Evangelical groups' close ties to Ugandan government leaders have cemented their influence in my country. Charismatic humanitarian pastors like Rick Warren and evangelical NGOs such as World Vision are increasingly invited to the official forums that help to shape Uganda's development policy.
Evangelical churches are given the official right to call themselves NGOs and apply for development aid, credit schemes, tax-free status, and government funding even if they do not directly address social issues. In contrast, secular NGOs face far tougher restrictions by the Ugandan government and are prohibited from engaging in any political or advocacy-based issues.
Most damaging, this charity model promotes the privatisation of social services for evangelical target groups over the right to health and education for all Ugandans. It strips Ugandans of dignity and bypasses the government, absolving it of responsibility.

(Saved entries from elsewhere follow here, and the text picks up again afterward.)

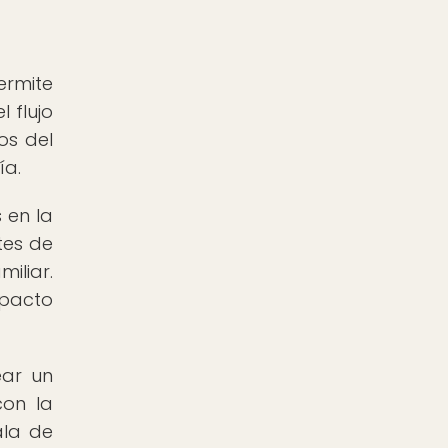
ermite
 flujo
os del
ía.
 en la
tes de
iliar.
mpacto
ear un
con la
ala de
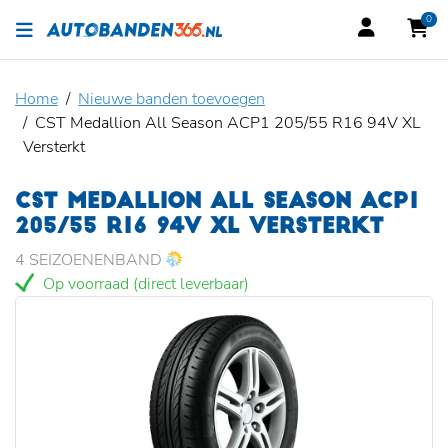
0
Home
Nieuwe banden toevoegen
CST Medallion All Season ACP1 205/55 R16 94V XL
Versterkt
CST MEDALLION ALL SEASON ACP1
205/55 R16 94V XL VERSTERKT
4 SEIZOENENBAND
Op voorraad (direct leverbaar)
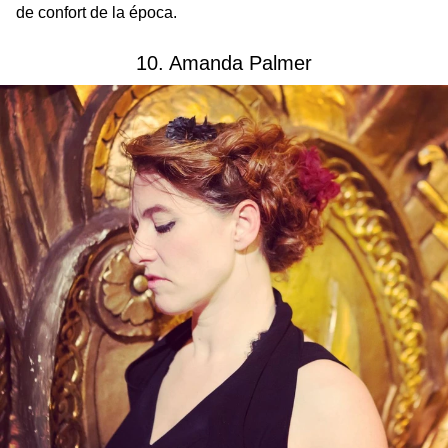
de confort de la época.
10. Amanda Palmer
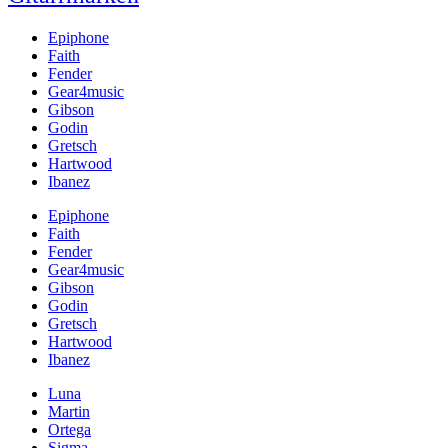
Epiphone
Faith
Fender
Gear4music
Gibson
Godin
Gretsch
Hartwood
Ibanez
Epiphone
Faith
Fender
Gear4music
Gibson
Godin
Gretsch
Hartwood
Ibanez
Luna
Martin
Ortega
Sigma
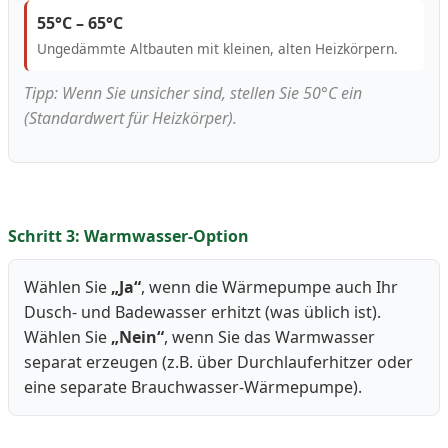
55°C – 65°C
Ungedämmte Altbauten mit kleinen, alten Heizkörpern.
Tipp: Wenn Sie unsicher sind, stellen Sie 50°C ein
(Standardwert für Heizkörper).
Schritt 3: Warmwasser-Option
Wählen Sie
„Ja“
, wenn die Wärmepumpe auch Ihr
Dusch- und Badewasser erhitzt (was üblich ist).
Wählen Sie
„Nein“
, wenn Sie das Warmwasser
separat erzeugen (z.B. über Durchlauferhitzer oder
eine separate Brauchwasser-Wärmepumpe).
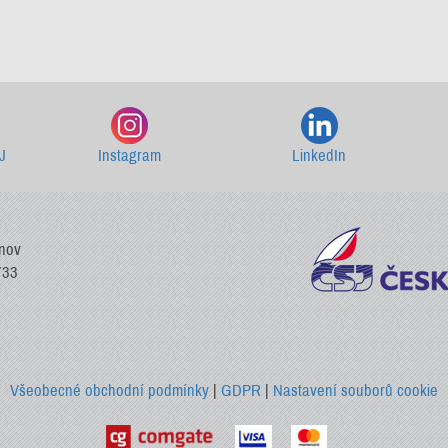
Starší newslettery ke stažení
J
Instagram
LinkedIn
vnov
733
Všeobecné obchodní podmínky
|
GDPR
|
Nastavení souborů cookie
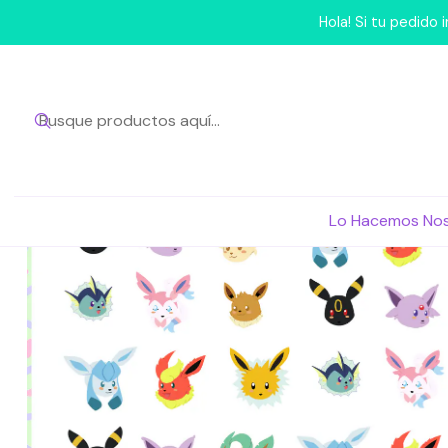
Inicio
Lo Hacemos N
Hola! Si tu pedido
Lo Hacemos No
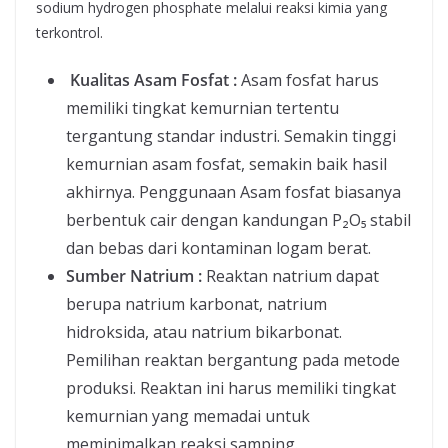
sodium hydrogen phosphate melalui reaksi kimia yang
terkontrol.
Kualitas Asam Fosfat :
Asam fosfat harus
memiliki tingkat kemurnian tertentu
tergantung standar industri. Semakin tinggi
kemurnian asam fosfat, semakin baik hasil
akhirnya. Penggunaan Asam fosfat biasanya
berbentuk cair dengan kandungan P₂O₅ stabil
dan bebas dari kontaminan logam berat.
Sumber Natrium :
Reaktan natrium dapat
berupa natrium karbonat, natrium
hidroksida, atau natrium bikarbonat.
Pemilihan reaktan bergantung pada metode
produksi. Reaktan ini harus memiliki tingkat
kemurnian yang memadai untuk
meminimalkan reaksi samping.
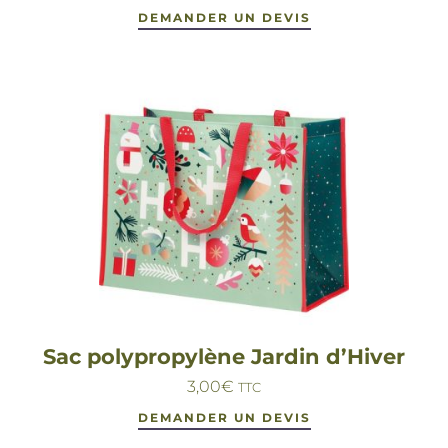
DEMANDER UN DEVIS
Sac polypropylène Jardin d’Hiver
3,00
€
TTC
DEMANDER UN DEVIS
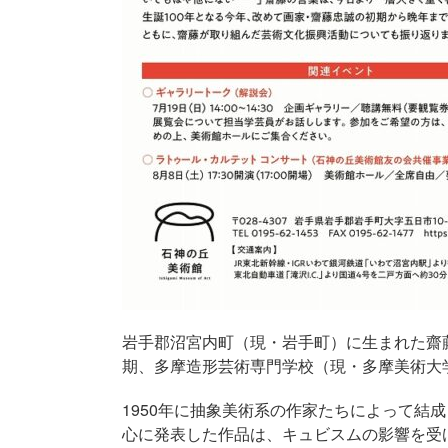
岩手郡沼宮内町（現・岩手町）に生まれた齋藤忠
期、多摩造形芸術専門学校（現・多摩美術大
1950年に抽象美術系の作家たちによって結
心に発表した作品は、キュビスムの影響を受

Piecemeal projects like World Vision handing out discontinued Superbowl t-shirts or Samaritan's Purse's shoebox gifts do nothing to strengthen or reform Uganda's failing public institutions, but do set reinforce perceptions that NGOs provide handouts while the government does nothing
It's important to recognise that many evangelicals mean well in their outreach to poor Ugandans. But the unintended consequences of their charity projects have perpetuated systemic inefficiencies and failed to address power dynamics that fuel inequality in my country.

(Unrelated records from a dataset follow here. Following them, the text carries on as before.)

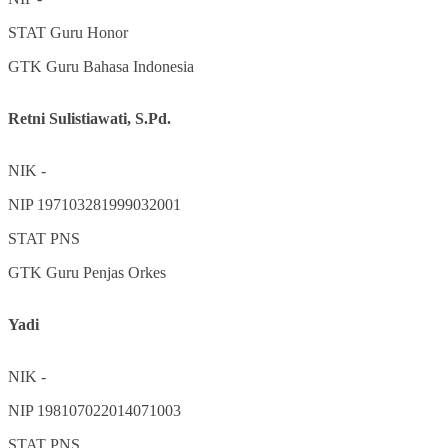
STAT
Guru Honor
GTK
Guru Bahasa Indonesia
Retni Sulistiawati, S.Pd.
NIK
-
NIP
197103281999032001
STAT
PNS
GTK
Guru Penjas Orkes
Yadi
NIK
-
NIP
198107022014071003
STAT
PNS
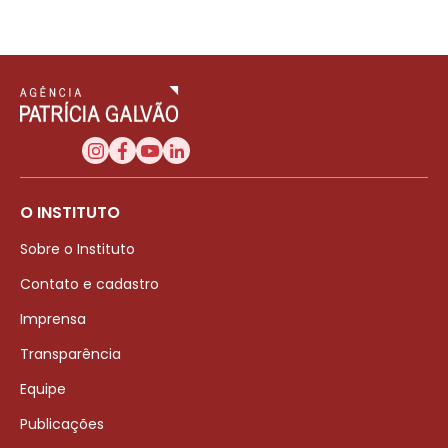
O INSTITUTO
Sobre o Instituto
Contato e cadastro
Imprensa
Transparência
Equipe
Publicações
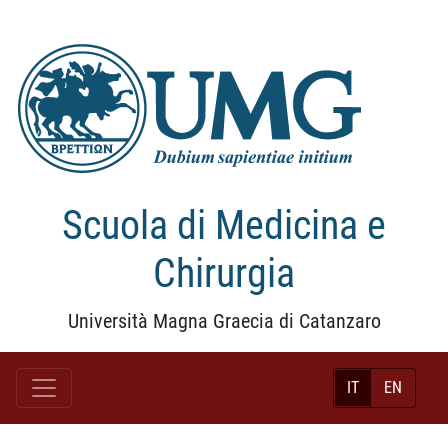
Scuola di Medicina e
Chirurgia
Università Magna Graecia di Catanzaro
IT
EN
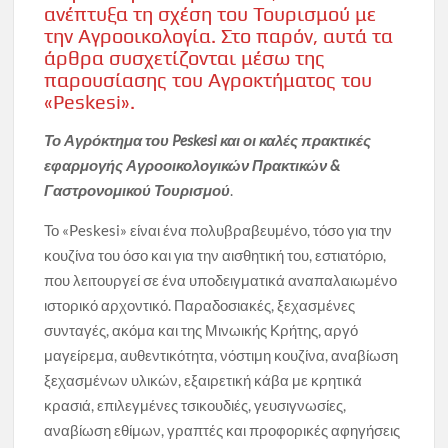
ανέπτυξα τη σχέση του Τουρισμού με
την Αγροοικολογία. Στο παρόν, αυτά τα
άρθρα συσχετίζονται μέσω της
παρουσίασης του Αγροκτήματος του
«Peskesi».
Το Αγρόκτημα του Peskesi και οι καλές πρακτικές
εφαρμογής Αγροοικολογικών Πρακτικών &
Γαστρονομικού Τουρισμού
.
Το «Peskesi» είναι ένα πολυβραβευμένο, τόσο για την
κουζίνα του όσο και για την αισθητική του, εστιατόριο,
που λειτουργεί σε ένα υποδειγματικά αναπαλαιωμένο
ιστορικό αρχοντικό. Παραδοσιακές, ξεχασμένες
συνταγές, ακόμα και της Μινωικής Κρήτης, αργό
μαγείρεμα, αυθεντικότητα, νόστιμη κουζίνα, αναβίωση
ξεχασμένων υλικών, εξαιρετική κάβα με κρητικά
κρασιά, επιλεγμένες τσικουδιές, γευσιγνωσίες,
αναβίωση εθίμων, γραπτές και προφορικές αφηγήσεις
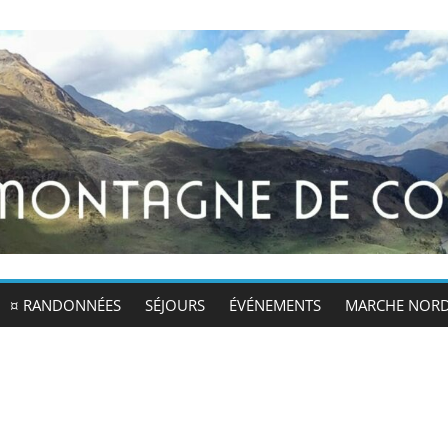
¤ RANDONNÉES
SÉJOURS
ÉVÉNEMENTS
MARCHE NOR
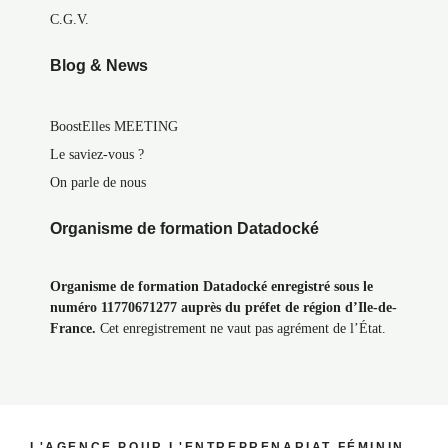
C.G.V.
Blog & News
BoostElles MEETING
Le saviez-vous ?
On parle de nous
Organisme de formation Datadocké
Organisme de formation Datadocké enregistré sous le
numéro 11770671277 auprès du préfet de région d’Ile-de-
France.
Cet enregistrement ne vaut pas agrément de l’État.
L'AGENCE POUR L'ENTREPRENARIAT FÉMININ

If Uganda is to reduce its alarming youth unemployment rate, biting poverty, and a crumbling health care system, scarce foreign aid dollars must be targeted at NGOs that help strengthen government systems. Governments, not NGOs, are the only entities that can ultimately guarantee socioeconomic rights. I dream of a day when rural Ugandan youth no longer pin their hopes, as I once did, on evangelical rhetoric to relieve their poverty, but recognise that in order to have a fair shot at life, they need the support of strong public institutions.